Vale is like my zine mentor, and Anjelica is like my sweet anchor of calm and beauty. Working with Vale is like opening up a box of treasure - there is so much happening, you go in his house and you feel and see 60+ years of artifacts and experiences on the walls of his apartment in North Beach, a stone's throw from City Lights Books. I am trying to do his biography, but it is a constant tug-of-war between the image someone has of their life, the notes they took on it, and their current situation (not to mention his wife Marian's interjections, which always add another dimension to his stories...). Anjelica is one of those friends who I can always count on, and who is amazing to collaborate with. We have complementary styles and skills, and she is definitely much more technically savvy than I about a lot of things. Her patience and attention to detail balances out my frenetic desire to get things done so I can go have fun. Jelli is also an amazing cook and human being so I learn a lot about how to be less of a sad goblin girl from her.
//When you got the ball rolling for the dog fashion show, were you high? What was it like seeing that come to fruition?
Ha! Yes I was slightly jangleberried......but seeing it come to fruition was a total surprise!!! I came up with it as a joke when me and some pals were planning the first FILF (a music/fashion show extravagaaaanza we've done 3 times since). I invited people super last minute to be a part of it as the opening ceremony. I was in disbelief when a bevy of festooned hounds showed up and I got to introduce them as they strutted down the walkway. I decided to do my own event last year, which went AMAZINGLY well, and I'm about to host the 2nd one on September 27th! Funnily enough, it made me feel really hopeful about how people are ready to deliver surprises if you create space for them to do so!

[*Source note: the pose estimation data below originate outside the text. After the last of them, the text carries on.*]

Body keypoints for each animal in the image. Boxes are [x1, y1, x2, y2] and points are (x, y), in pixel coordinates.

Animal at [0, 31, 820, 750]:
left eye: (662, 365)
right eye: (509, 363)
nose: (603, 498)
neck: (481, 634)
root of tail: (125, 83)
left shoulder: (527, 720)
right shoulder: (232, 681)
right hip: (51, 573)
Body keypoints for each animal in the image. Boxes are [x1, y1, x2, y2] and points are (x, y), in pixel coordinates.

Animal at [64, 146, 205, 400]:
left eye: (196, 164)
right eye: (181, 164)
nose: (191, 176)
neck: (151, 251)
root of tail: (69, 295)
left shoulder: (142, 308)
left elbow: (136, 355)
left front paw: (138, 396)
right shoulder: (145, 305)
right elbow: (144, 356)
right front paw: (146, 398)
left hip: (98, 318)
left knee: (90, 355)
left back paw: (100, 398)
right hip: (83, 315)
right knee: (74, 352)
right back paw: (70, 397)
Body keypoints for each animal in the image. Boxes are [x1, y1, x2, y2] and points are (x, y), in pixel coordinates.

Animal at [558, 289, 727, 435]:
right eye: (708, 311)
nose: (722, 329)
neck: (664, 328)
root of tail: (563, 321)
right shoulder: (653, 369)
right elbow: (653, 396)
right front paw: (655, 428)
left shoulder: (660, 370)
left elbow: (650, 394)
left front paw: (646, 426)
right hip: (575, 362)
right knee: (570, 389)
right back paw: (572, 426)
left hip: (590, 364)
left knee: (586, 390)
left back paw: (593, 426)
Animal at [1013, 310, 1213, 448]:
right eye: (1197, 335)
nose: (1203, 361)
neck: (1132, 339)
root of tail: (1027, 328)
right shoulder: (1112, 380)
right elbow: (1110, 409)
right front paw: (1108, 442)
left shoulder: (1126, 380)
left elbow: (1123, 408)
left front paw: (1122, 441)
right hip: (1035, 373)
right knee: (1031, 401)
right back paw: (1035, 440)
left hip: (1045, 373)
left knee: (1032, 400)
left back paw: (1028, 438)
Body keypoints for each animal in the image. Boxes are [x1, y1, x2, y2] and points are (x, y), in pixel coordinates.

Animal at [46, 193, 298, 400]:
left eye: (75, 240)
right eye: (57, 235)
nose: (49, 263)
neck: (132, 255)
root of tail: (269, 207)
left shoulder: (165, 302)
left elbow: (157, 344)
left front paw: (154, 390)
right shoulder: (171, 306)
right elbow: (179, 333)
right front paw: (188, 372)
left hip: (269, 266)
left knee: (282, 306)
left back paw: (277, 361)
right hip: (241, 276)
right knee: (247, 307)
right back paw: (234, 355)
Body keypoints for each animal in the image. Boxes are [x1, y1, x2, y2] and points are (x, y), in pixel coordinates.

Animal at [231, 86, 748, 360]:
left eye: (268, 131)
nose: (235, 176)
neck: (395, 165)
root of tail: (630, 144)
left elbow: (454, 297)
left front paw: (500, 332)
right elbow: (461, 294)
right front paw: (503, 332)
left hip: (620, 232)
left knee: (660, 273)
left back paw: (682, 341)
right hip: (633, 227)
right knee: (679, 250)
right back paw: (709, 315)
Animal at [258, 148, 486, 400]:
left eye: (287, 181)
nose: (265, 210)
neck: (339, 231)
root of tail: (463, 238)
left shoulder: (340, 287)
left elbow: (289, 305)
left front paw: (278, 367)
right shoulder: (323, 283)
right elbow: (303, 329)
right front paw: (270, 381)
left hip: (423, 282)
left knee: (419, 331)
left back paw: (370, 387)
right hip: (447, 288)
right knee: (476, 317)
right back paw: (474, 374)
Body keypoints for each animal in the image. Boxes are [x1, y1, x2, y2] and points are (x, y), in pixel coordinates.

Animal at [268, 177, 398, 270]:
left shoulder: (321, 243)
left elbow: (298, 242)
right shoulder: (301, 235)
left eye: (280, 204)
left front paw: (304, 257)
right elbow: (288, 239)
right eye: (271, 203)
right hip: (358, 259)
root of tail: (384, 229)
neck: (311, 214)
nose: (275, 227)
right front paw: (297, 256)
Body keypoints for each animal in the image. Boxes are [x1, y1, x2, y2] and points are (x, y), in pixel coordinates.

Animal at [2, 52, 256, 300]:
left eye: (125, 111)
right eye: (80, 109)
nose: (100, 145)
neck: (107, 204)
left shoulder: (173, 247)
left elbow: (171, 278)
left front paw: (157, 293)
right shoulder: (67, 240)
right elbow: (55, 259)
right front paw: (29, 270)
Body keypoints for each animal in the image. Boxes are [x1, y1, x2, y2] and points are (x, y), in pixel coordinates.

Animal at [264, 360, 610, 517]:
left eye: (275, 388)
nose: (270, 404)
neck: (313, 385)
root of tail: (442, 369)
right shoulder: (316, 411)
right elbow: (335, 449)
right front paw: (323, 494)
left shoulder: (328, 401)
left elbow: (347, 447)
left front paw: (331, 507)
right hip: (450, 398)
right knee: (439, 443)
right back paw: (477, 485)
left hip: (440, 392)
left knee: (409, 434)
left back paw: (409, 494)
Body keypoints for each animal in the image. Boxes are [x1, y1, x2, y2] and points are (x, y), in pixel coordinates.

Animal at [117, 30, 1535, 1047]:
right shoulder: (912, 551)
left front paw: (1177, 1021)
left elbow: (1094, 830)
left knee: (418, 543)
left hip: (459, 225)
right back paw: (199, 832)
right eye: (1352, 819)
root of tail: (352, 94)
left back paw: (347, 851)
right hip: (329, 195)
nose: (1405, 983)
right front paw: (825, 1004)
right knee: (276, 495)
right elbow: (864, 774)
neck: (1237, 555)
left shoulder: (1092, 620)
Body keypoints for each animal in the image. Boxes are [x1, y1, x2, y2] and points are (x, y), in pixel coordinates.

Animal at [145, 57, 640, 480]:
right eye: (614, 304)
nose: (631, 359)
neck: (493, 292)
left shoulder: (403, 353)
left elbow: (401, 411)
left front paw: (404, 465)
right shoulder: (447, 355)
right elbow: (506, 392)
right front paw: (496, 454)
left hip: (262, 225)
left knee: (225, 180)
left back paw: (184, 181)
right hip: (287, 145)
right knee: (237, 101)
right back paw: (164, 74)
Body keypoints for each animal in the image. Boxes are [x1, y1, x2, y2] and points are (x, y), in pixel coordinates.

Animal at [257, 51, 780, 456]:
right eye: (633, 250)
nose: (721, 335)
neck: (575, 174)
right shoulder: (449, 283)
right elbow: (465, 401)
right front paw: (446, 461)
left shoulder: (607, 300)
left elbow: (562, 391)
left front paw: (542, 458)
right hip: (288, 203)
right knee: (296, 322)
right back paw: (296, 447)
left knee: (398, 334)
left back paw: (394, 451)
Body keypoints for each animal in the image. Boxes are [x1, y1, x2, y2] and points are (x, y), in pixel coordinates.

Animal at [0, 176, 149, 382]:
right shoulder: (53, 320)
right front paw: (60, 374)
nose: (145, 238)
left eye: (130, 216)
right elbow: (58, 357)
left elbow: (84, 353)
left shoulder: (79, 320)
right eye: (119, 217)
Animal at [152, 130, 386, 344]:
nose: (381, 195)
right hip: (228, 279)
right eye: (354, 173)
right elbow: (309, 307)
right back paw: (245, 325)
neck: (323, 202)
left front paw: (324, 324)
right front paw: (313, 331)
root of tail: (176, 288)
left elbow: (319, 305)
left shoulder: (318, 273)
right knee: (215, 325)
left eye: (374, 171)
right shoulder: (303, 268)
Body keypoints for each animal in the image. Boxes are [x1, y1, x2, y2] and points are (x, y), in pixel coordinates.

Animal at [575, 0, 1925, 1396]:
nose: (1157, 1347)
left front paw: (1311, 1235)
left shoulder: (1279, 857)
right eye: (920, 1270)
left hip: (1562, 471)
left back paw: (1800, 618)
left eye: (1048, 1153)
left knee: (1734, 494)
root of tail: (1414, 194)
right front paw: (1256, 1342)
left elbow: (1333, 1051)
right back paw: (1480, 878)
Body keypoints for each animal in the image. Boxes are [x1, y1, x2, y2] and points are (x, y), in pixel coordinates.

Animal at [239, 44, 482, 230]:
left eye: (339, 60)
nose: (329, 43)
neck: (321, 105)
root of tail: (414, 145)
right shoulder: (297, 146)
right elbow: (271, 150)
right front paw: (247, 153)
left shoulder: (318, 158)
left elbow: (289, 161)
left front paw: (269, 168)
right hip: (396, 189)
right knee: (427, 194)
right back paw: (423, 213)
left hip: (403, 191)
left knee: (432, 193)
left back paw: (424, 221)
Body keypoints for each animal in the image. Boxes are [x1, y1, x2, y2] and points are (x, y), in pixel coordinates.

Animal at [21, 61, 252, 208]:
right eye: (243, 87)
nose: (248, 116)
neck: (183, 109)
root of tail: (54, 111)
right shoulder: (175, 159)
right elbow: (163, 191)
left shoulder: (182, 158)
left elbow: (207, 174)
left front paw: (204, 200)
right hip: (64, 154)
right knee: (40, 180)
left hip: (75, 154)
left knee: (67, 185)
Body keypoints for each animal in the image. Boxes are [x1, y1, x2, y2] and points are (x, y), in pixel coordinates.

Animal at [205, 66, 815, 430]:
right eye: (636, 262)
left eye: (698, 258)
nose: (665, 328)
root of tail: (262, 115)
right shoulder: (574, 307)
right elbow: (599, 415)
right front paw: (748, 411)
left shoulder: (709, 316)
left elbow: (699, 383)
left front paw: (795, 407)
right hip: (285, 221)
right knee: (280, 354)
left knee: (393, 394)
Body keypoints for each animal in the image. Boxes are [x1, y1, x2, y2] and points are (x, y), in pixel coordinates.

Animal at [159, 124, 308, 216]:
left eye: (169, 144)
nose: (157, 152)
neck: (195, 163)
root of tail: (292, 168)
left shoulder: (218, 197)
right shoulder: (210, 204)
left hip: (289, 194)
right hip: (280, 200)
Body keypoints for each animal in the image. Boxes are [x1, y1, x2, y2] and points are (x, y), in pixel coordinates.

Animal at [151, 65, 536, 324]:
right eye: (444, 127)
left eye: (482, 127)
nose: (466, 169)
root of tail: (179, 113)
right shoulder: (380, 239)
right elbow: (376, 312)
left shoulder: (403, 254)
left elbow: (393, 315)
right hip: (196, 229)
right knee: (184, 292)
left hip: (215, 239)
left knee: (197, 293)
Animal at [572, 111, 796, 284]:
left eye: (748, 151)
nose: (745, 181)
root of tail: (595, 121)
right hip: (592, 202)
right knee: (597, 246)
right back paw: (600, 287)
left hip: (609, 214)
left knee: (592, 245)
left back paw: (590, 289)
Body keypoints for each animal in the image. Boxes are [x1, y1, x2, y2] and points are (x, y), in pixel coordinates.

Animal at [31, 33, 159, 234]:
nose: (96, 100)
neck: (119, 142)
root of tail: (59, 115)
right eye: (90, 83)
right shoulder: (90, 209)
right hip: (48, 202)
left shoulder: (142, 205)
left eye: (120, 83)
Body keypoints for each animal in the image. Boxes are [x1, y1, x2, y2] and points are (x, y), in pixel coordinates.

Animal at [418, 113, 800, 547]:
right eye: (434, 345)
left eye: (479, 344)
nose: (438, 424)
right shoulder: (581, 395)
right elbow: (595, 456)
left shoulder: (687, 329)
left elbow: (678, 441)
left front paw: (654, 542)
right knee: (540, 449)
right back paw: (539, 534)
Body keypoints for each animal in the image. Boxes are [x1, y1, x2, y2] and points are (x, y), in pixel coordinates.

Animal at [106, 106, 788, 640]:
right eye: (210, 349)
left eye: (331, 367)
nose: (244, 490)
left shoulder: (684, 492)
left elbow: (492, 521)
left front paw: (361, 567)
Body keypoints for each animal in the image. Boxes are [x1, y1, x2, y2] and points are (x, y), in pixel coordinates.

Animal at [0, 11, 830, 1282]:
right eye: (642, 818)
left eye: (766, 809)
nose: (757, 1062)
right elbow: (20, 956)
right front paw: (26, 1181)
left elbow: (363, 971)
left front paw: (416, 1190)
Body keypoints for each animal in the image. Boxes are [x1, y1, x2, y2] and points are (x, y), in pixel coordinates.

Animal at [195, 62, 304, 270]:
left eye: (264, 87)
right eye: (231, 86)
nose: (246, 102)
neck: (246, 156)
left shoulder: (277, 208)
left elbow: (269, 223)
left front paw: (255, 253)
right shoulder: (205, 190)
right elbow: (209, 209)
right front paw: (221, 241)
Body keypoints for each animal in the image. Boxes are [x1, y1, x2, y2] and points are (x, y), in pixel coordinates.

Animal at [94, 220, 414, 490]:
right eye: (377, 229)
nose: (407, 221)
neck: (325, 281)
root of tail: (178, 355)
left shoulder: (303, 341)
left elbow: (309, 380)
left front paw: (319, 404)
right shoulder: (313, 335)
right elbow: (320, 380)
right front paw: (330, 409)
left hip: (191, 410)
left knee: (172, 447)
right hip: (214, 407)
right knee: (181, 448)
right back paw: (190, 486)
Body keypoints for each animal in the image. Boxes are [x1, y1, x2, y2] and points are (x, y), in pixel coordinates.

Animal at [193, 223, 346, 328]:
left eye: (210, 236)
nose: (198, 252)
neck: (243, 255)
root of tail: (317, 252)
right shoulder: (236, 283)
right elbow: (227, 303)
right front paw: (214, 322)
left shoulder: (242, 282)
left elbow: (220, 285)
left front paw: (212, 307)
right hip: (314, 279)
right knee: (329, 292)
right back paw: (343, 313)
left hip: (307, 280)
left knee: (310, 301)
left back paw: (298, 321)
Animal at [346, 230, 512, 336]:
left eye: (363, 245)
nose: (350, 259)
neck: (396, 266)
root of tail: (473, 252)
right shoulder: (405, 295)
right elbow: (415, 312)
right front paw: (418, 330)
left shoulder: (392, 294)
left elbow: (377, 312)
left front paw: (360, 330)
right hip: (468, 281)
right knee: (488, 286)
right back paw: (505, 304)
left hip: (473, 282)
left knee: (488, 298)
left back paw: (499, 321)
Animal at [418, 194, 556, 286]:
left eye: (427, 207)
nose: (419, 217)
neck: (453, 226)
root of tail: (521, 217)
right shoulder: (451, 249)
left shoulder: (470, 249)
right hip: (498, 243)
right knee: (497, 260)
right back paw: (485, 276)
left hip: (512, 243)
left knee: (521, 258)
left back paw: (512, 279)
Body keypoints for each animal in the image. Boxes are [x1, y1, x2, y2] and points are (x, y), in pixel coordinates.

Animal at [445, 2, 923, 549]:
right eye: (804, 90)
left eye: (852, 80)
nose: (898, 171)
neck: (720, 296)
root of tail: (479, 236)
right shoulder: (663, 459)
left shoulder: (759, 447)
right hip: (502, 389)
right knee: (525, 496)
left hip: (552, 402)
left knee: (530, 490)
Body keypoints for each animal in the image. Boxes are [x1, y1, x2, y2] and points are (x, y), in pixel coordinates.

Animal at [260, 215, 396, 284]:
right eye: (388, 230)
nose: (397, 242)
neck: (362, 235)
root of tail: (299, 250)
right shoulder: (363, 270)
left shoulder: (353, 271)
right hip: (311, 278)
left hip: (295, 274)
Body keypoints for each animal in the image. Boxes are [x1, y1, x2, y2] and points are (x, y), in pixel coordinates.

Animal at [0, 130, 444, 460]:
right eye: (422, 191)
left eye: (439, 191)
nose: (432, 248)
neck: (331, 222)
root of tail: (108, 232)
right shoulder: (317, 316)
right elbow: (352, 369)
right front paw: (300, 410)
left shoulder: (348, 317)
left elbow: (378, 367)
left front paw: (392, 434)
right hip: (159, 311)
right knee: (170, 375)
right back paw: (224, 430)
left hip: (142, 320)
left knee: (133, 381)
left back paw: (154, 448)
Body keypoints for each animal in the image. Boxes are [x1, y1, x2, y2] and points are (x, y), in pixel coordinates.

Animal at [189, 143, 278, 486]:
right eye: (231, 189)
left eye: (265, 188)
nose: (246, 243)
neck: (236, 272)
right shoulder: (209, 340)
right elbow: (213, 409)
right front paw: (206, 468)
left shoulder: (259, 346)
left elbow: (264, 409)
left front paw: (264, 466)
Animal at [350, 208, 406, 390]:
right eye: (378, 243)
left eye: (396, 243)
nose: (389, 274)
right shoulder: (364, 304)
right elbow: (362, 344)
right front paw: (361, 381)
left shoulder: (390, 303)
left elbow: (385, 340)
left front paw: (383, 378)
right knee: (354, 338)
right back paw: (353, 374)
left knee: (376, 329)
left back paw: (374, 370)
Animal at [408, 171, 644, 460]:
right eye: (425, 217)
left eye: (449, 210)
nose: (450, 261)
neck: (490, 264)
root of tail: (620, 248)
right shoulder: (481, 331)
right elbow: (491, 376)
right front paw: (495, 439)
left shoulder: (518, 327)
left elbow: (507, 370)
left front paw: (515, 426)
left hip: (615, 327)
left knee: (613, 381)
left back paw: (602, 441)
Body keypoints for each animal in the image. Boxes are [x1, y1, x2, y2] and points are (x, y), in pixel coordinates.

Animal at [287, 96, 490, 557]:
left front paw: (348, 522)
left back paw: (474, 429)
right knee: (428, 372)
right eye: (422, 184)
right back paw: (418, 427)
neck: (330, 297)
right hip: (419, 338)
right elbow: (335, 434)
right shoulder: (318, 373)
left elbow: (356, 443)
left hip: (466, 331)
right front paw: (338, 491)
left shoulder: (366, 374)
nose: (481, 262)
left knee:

//Why are zines still important?
People use them for so many different purposes! I love them as crystallizations of moments and friendships, as manifestoes of refusal, unbridled anger or joy, and just as pleasing art objects in general! I think they are important now because people crave non-screen images, objects that were made by voluntary hands, and the magical moment of exchange where you often get to meet the author or artist directly. So much of life is abstracted, diluted, deranged, because it has to travel through commercial sphincters to get to us. The DIY spirit is all the more necessary when we see how little governments give a shit about us getting literal or figurative bread, let alone roses.
//'Krusty Wheatfield' is a name that doesn't announce its' gender, when you started using the name, was it a way to subvert attention from your gender? (Comics being a male dominated world and all...)
I didn't come up with it - my friends started calling me Krusty, I believe, because I was always eatin' the crusts people left behind when we were living in a wild art house with none other than MIKE LONG in attendance! <3 It was the kind of house where there was a party almost every night and everyone was always piled in the living room playing games and cracking up. *wistful gaze* At one point I noticed that my pal Caity had me saved as Krusty Wheatfield in her phone, which I thought was really funny cause it looked like the shape of my name but was way better! I started taggin' it everywhere, and ended up making a few comic books with Krusty Wheatfield as my pseudonym. It just kinda stuck. I always felt kind of meh about my name (and my gender's lot on this earth) so taking on a different name that evoked the edges of things (and bread! my favourite food) was a no-brainer. I was calling myself Whims for a while but I got tired of it cause it was too...whimsical. Vale thinks I should change my pseudonym to Slim West, which I think is way too slick for me...and sounds like a brand of cigarettes. And I'm always happy to deflect attention from my gender!